このスライドはレオパレス21の主張を裏付けるデータです。このスライドが正しいのであれば、法人契約戸数が減少しているのも、実際には新規募集を取り止めているからだという会社側の主張と一致します。

今後の注目点は、改修工事が完了した際に、本当に入居率が改善していくのかを見ることになります。

入居率が改善していけばレオパレス21の業績は改善していくでしょう。また、入居率が改善しないのであれば、レオパレス21のブランド力、入居者募集力は完全に棄損していることになります。こうなると、レオパレス21の業績回復は見込みづらく、徐々に現金の流出が続き、事業継続は難しくなるでしょう。

 

今後の留意点

レオパレス21はリーマンショック後の業績悪化時にアパートオーナーに対して借り上げ賃料減額交渉を行い、業績を立て直した過去の「実績」があります。
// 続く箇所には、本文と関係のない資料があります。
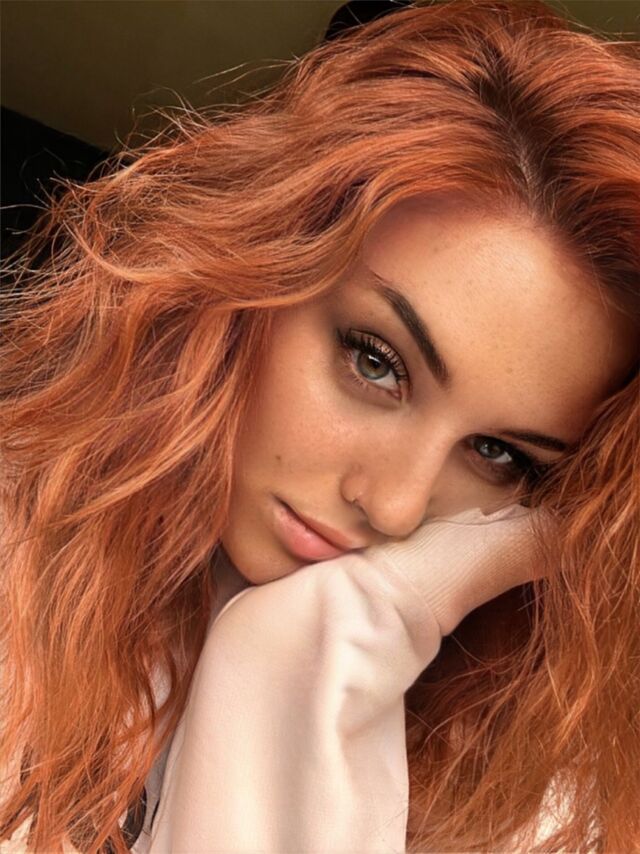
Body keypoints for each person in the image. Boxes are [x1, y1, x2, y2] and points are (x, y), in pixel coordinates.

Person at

この強引とまで言われた賃料減額は、裁判等を引き起こしています。

また、テレビ東京「ガイアの夜明け」では2017年12月、スクープ第1弾として、レオパレスのサブリースをめぐる契約トラブルの実態を放送しました。

「30年間の賃料保証」などのうたい文句で、賃貸アパートの個人オーナーや相続税対策を考えている人などとサブリース契約を交わしていたが、途中で反故に。「契約から10年超のアパートは契約を解除」「10年未満は家賃収入の大幅な減額を求める」という内容だ。
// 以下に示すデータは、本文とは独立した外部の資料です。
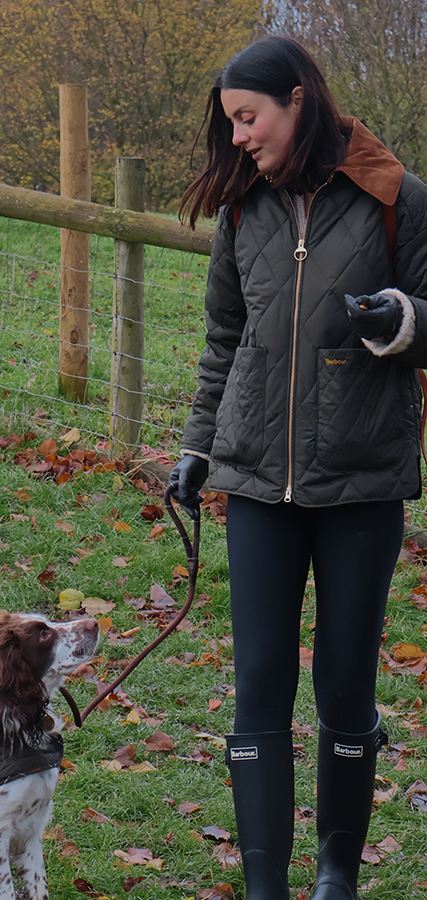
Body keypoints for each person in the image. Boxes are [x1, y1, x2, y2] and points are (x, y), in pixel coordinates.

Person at [168, 35, 427, 900]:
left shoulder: (395, 196)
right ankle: (264, 888)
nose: (237, 138)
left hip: (361, 482)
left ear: (298, 100)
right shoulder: (246, 210)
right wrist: (198, 445)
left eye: (249, 118)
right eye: (232, 123)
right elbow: (222, 341)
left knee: (346, 686)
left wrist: (400, 318)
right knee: (261, 686)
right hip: (255, 486)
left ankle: (335, 878)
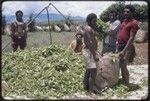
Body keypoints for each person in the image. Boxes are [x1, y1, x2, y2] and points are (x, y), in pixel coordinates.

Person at [116, 5, 139, 87]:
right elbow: (120, 32)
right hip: (120, 45)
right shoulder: (124, 21)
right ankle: (124, 81)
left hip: (127, 47)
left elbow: (131, 37)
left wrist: (124, 50)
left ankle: (127, 83)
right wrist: (117, 42)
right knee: (120, 64)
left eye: (128, 12)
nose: (125, 13)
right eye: (124, 11)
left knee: (123, 65)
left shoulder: (134, 23)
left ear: (132, 13)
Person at [82, 13, 99, 93]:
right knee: (93, 71)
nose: (95, 22)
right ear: (89, 21)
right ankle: (91, 91)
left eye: (96, 21)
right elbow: (89, 43)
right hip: (89, 52)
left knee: (89, 70)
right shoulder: (88, 29)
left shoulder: (90, 28)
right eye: (94, 21)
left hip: (90, 51)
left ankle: (85, 85)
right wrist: (94, 54)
つまり「30年保証と言ったけれど10年に短くする」「払うと約束したが、やはり払えない」という、個人オーナーたちとしては受け入れらない内容だった。この一方的な契約変更は「終了プロジェクト」という名称で組織的に行なわれていたことが明らかになった。

(出所 テレ東プラス https://www.tv-tokyo.co.jp/plus/business/entry/2019/019191.html

このTV番組が一連のレオパレス21への追及の第一弾でした。 

レオパレス21は、業績が悪化し資金繰りが急激に悪化した場合には、上記のようにオーナー宛の借り上げ賃料の減額を行うという選択肢があります。減額すれば、コストが下がる訳ですからサブリース事業の逆ざやは解消されます。

但し、レオパレス21は、2021年3月までオーナーへの支払賃料は減額を求めないと説明しています。現在の現預金水準からすると2021年3月までは会社として耐えられると判断しているのでしょう。筆者もあと1年半程度は持ちこたえられる可能性が高いと考えます。

しかし、その後は分かりません。特にオーナーへ借り上げ賃料の減額交渉を行うようであれば、レオパレス21の衰退は決定的になるでしょう。もう誰もがレオパレス21が賃料を保証するということを信用しなくなります。そうすれば、サブリース事業自体は成り立ちません。

短期的には入居率、中期的にはオーナー宛の借り上げ賃料の減額の有無がレオパレス21の今後を見ていくうえでのポイントとなるのです。